The immune system protects our body against pathogens. However, if it overshoots, proinflammatory or autoimmune diseases may develop. Therefore, respective mechanisms are in place to ensure a suitable immune response at the right time. Using different mouse models as well as primary human immune cells, we deciphered an essential role for the transient-receptor-potential melastatin-like 7 channel-kinase, TRPM7, in cellular signaling and in vivo immune reactions. TRPM7 comprises a cation channel fused with a serine/threonine kinase. We found that its genetic disruption in mice affects innate as well as adaptive immune system responses. Using a homozygous TRPM7-kinase-dead mouse model with a single point mutation at the active site of the kinase, Trpm7^R/R, we demonstrated that TRPM7-kinase activity controls proinflammatory T_H17 cell differentiation, but is dispensable for anti-inflammatory, regulatory T cell (T_reg) differentiation. We identified SMAD2 as native substrate of the TRPM7-kinase. Notably, genetic disruption of the TRPM7-kinase activity prevented the development of acute graft-versus-host-disease in an established mouse model. Similarly, TRPM7 kinase-activity seems essential for the development of autoimmune diseases, such as Multiple Sclerosis. In a murine model of experimental autoimmune encephalomyelitis (EAE) we could demonstrate a protective effect of genetic TRPM7-kinase disruption on incidence and severity, in an adoptive transfer EAE model. This further highlights the need for good pharmacologic modulators of channel and kinase function. Using novel tools, our translational results imply that TRPM7 is similarly important for the activation and differentiation of primary human T cells. Our results unravel a fundamental role of the TRPM7-kinase in immune cell function and suggest a therapeutic potential of TRPM7 kinase inhibition in averting proinflammatory diseases.

Regulation of innate immunity by ion channels

Nicolas Demaurex's lab focuses on the mechanisms controlling the ionic homeostasis of innate immune cells, in particular the mechanisms regulating calcium channels activated by a decrease in calcium concentration in the endoplasmic reticulum. These so-called store-operated channels generate signals controlling gene expression, cell proliferation and the secretion of inflammatory mediators by immune cells.

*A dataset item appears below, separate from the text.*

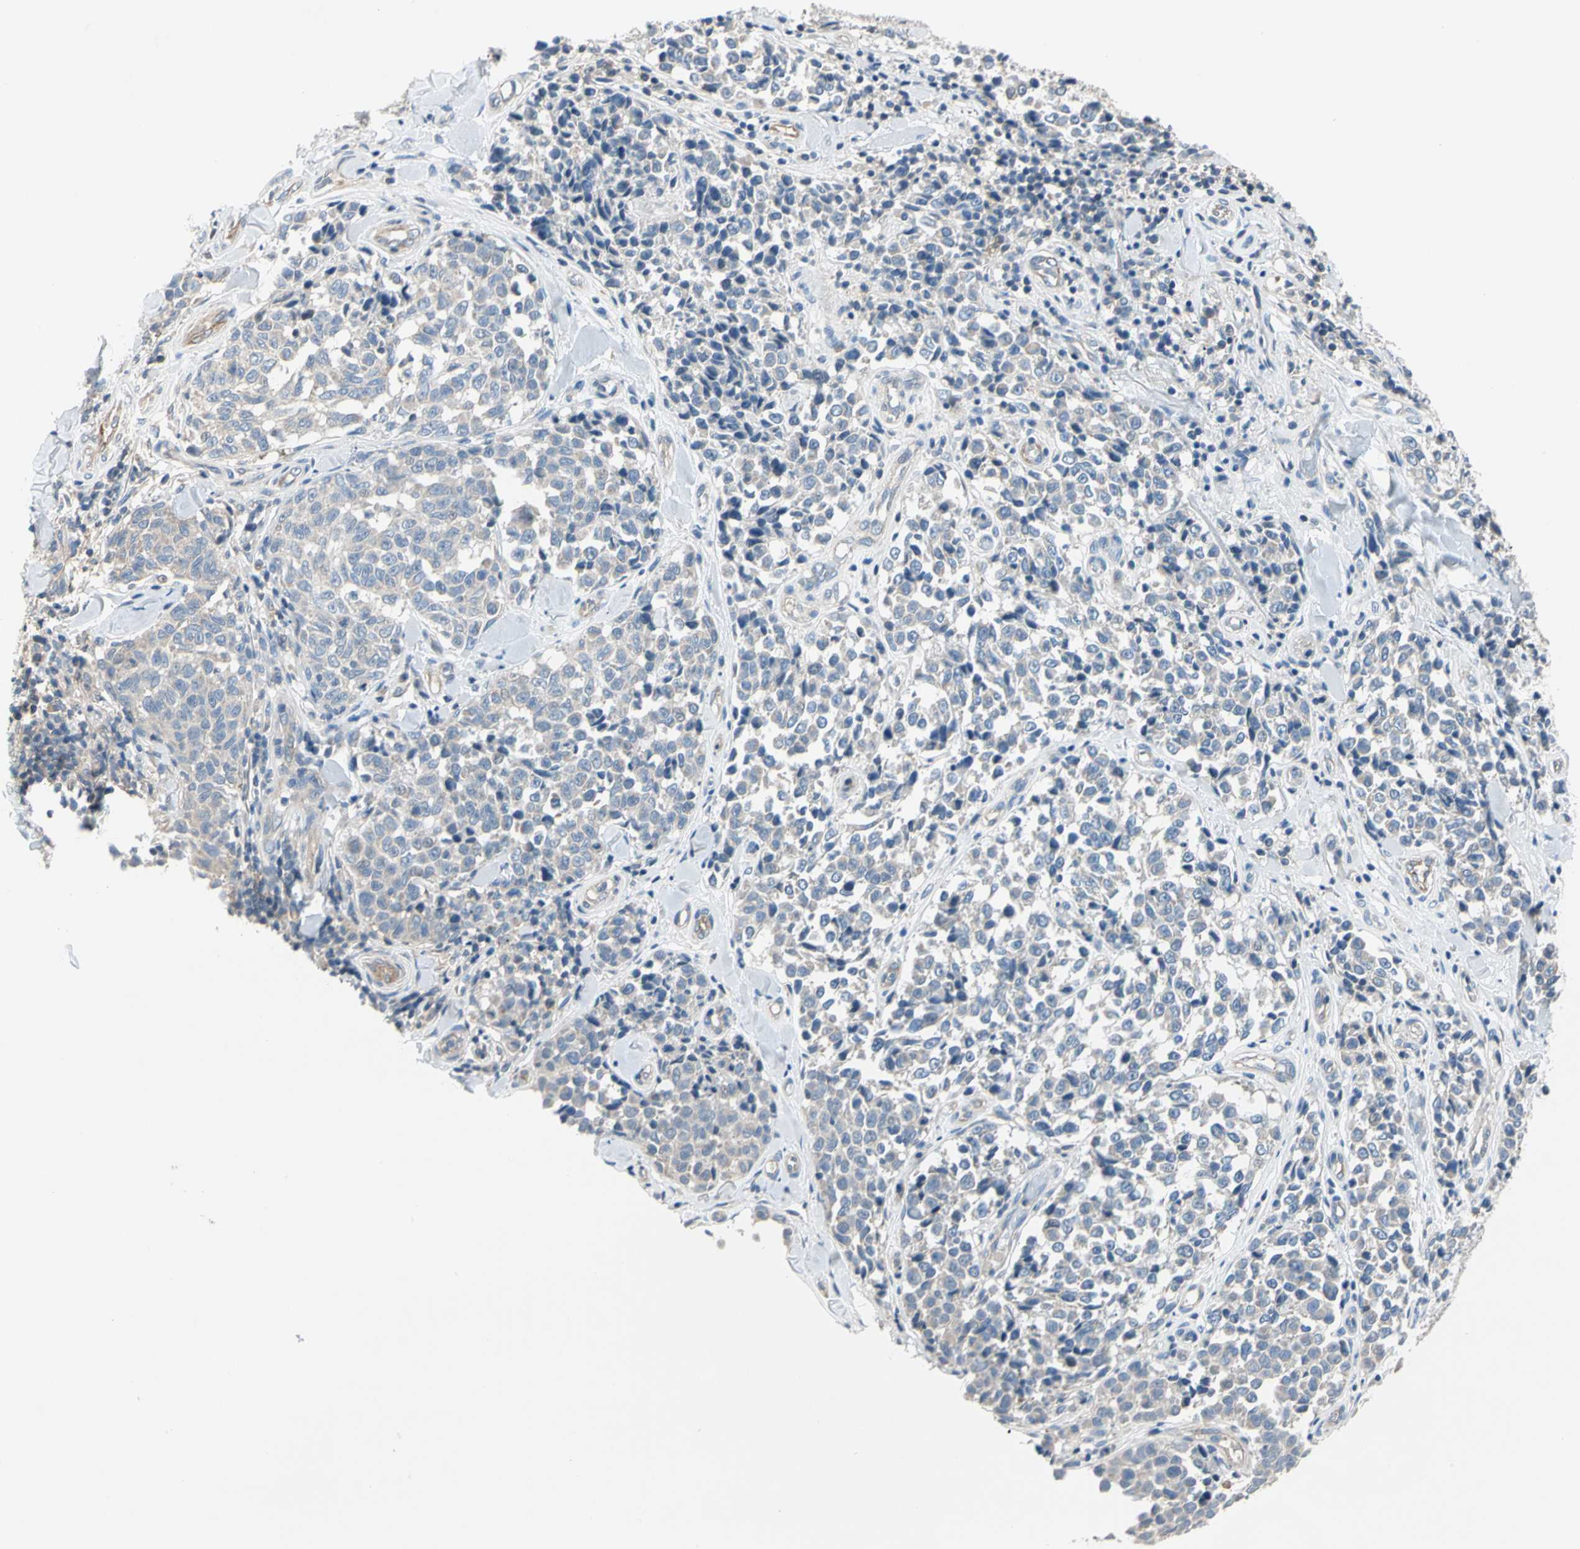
{"staining": {"intensity": "weak", "quantity": "<25%", "location": "cytoplasmic/membranous"}, "tissue": "melanoma", "cell_type": "Tumor cells", "image_type": "cancer", "snomed": [{"axis": "morphology", "description": "Malignant melanoma, NOS"}, {"axis": "topography", "description": "Skin"}], "caption": "Immunohistochemistry (IHC) photomicrograph of neoplastic tissue: malignant melanoma stained with DAB (3,3'-diaminobenzidine) exhibits no significant protein staining in tumor cells. (DAB (3,3'-diaminobenzidine) immunohistochemistry visualized using brightfield microscopy, high magnification).", "gene": "GPR153", "patient": {"sex": "female", "age": 64}}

His laboratory has helped establish the molecular basis of membrane contact sites in the activation of store-operated calcium channels and the physiological significance of these channels in the regulation of neutrophil and dendritic cell functions. Work in progress in the laboratory is focused on understanding the role of the proteins STIM, ORAI, and Hv1 in leukocyte trafficking and in regulating the bactericidal activity of neutrophils.

T regulatory cell therapy for treating autoimmune diseases

Yannick Muller is interested in the development of adoptive cell therapy based on regulatory T lymphocytes (a subpopulation of white blood cells) for autoimmune diseases, allergies and transplantation. Adoptive cell therapy involves isolating specialised lymphocytes from blood and then artificially stimulating them to multiply ex-vivo before reinjecting them via the vein as an immunomodulating biological treatment.

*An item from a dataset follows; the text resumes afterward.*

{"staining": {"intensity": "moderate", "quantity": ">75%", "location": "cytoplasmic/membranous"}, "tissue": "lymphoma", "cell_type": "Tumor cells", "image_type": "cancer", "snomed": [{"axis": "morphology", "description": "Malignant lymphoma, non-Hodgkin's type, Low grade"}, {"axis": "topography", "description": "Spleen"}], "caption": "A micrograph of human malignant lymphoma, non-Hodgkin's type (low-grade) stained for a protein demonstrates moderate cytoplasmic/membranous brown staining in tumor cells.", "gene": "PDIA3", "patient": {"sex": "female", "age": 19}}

Yannick Muller's research focuses on genetic engineering and the use of CRISPR-Cas9 technology, a molecular scissors that can surgically cut the DNA of cells in order to remove, repair or insert new genes. The scientist is working on the possibility of redirecting the specificity of regulatory lymphocytes against peptides or antigens specific to certain diseases and/or tissues in the context of adoptive cell therapy. He has particular interest and expertise in the use of chimeric antigenic receptors, synthetic molecules that target soluble or membrane proteins. Yannick Muller's research therefore aims to be translational, ‘from bench to clinic’, with the medium-term development of new targeted and personalised therapeutic approaches that restore or induce immune tolerance.